Returns full pages with headers, subsections, examples.

@tool
def SearchDocsByLangChain(query: str, page_size: int = 5, language: Optional[str] = None) -> str:
    """Search LangChain documentation via Mintlify API"""
    params = {"query": query, "page_size": page_size}
    if language:
        params["language"] = language
    response = requests.get(MINTLIFY_API_URL, params=params)
    return _format_search_results(response.json())

---

KB Search (Pylon)

Two-step:

Scan titles
Read selected articles in full

@tool
def search_support_articles(collections: str = "all", limit: int = 50) -> str:
    """Get article titles to scan"""
    ...
@tool
def get_article_content(article_ids: List[str]) -> str:
    """Read the most relevant articles"""
    ...

---

Code Search

Three tools:

Search patterns (`ripgrep`)
List directories (file structure)
Read files (exact lines)

@tool
def search_public_code(pattern: str, path: Optional[str] = None) -> str:
    ...

---

Managing Context Overload with Subgraphs

Before: Single agent saw all raw results → too much noise.

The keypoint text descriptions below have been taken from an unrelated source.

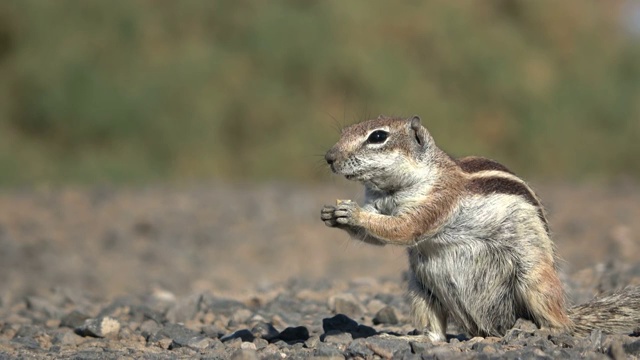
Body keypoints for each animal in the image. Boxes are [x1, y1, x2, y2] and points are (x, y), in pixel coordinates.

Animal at [320, 115, 640, 340]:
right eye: (345, 131)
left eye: (378, 136)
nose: (329, 157)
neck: (391, 190)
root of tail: (488, 328)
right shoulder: (377, 201)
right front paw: (332, 214)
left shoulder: (438, 200)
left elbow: (405, 228)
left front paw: (352, 214)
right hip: (420, 290)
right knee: (435, 328)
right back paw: (419, 338)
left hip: (535, 281)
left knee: (559, 322)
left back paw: (541, 329)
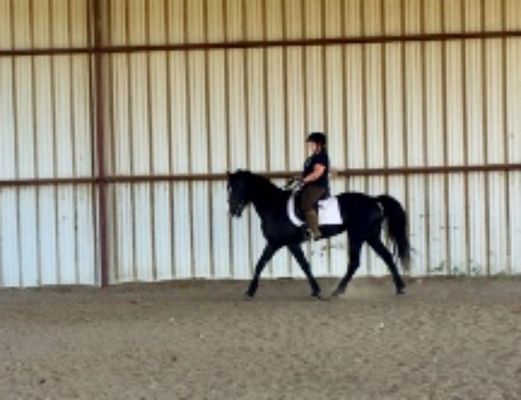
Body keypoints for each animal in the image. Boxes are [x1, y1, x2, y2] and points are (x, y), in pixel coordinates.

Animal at [228, 170, 410, 298]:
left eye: (238, 187)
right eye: (229, 188)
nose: (232, 210)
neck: (273, 205)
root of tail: (374, 200)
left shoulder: (287, 243)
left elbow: (303, 265)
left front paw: (316, 291)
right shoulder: (275, 243)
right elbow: (261, 264)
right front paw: (250, 292)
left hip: (357, 235)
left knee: (354, 262)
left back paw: (338, 291)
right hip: (371, 236)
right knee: (387, 256)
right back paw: (400, 287)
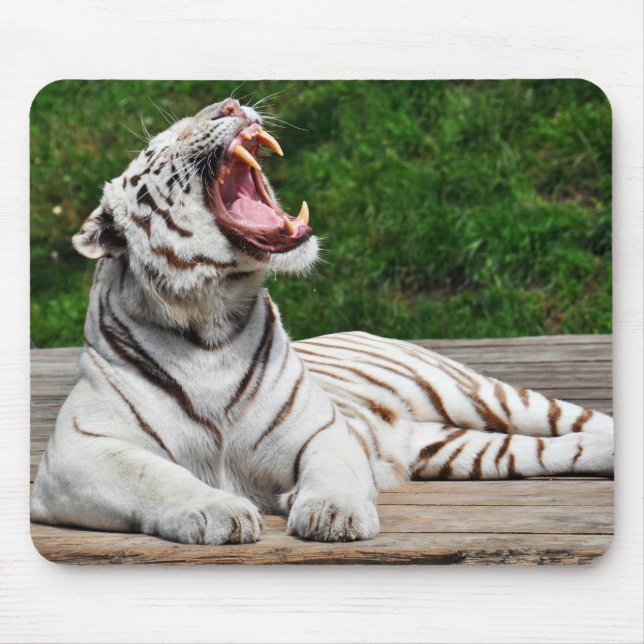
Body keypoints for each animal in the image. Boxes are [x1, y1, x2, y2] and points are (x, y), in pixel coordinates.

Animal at [30, 97, 614, 545]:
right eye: (161, 145)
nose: (232, 104)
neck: (210, 321)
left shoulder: (322, 429)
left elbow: (330, 470)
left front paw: (334, 514)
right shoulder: (76, 452)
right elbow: (154, 476)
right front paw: (218, 512)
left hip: (482, 394)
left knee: (581, 420)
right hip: (462, 449)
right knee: (564, 447)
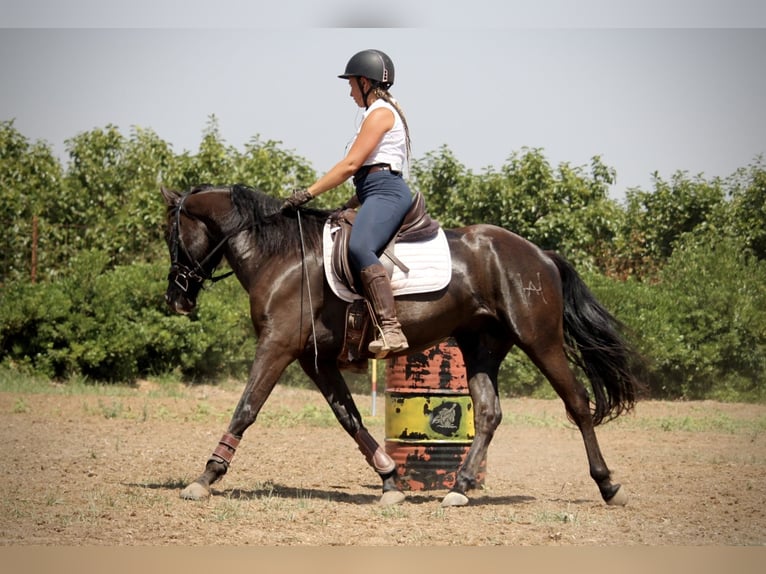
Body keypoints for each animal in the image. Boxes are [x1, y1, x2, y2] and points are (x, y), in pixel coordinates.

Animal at [161, 183, 645, 507]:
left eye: (170, 234)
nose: (175, 299)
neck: (283, 257)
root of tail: (542, 255)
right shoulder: (315, 359)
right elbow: (350, 418)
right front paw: (390, 480)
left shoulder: (278, 345)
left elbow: (246, 408)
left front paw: (206, 477)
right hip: (481, 347)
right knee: (489, 413)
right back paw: (459, 488)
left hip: (540, 340)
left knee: (578, 403)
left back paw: (608, 485)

Now: Each subagent returns only golden data to orchestrator.

Benefits:

Precision
Reduced irrelevant details
Cleaner synthesis

---

Production-Ready Infrastructure

Added middleware:

middleware = [
    guardrails_middleware,
    model_retry_middleware,
    model_fallback_middleware,
    anthropic_cache_middleware
]

Handles:

Off-topic filtering
API retries
Model fallback
Response caching

---

Delivering to Users

Thread Handling:

const userThreads = await client.threads.search({
  metadata: { user_id: userId },
  limit: THREAD_FETCH_LIMIT,
})

Streaming Responses:

const streamResponse = client.runs.stream(threadId, "docs_agent", {...})

Modes:

messages — progressive tokens
updates — live tool calls
values — final state

---

Results

Sub-15-second answers with Create Agent for docs/KB
Immediate reflection of doc updates
Precise citations with verifiable links
Engineers use Deep Agent for complex tickets → hours saved

---

Key Takeaways

Automate proven user workflows
Vector embeddings not ideal for structured content
Direct structured access yields better citations/context
Mirror human reasoning patterns in tool/agent design
Use Deep Agents + subgraphs to manage multi-domain context
Infrastructure (middleware) matters for production reliability

---

What’s Next

Public codebase search — Direct repo verification + line citations

---

Try It

Visit chat.langchain.com and test models:

Claude Haiku 4.5 (fastest)
GPT‑4o Mini
GPT‑4o‑nano

---

Join the Conversation

Forum
Twitter
Subscribe to the newsletter

---

Bottom line: Whether debugging code, answering product questions, or scaling content workflows, combining well-designed agent architectures with human-like reasoning and direct access to structure yields faster, more accurate, and verifiable responses—ready for both internal users and public audiences.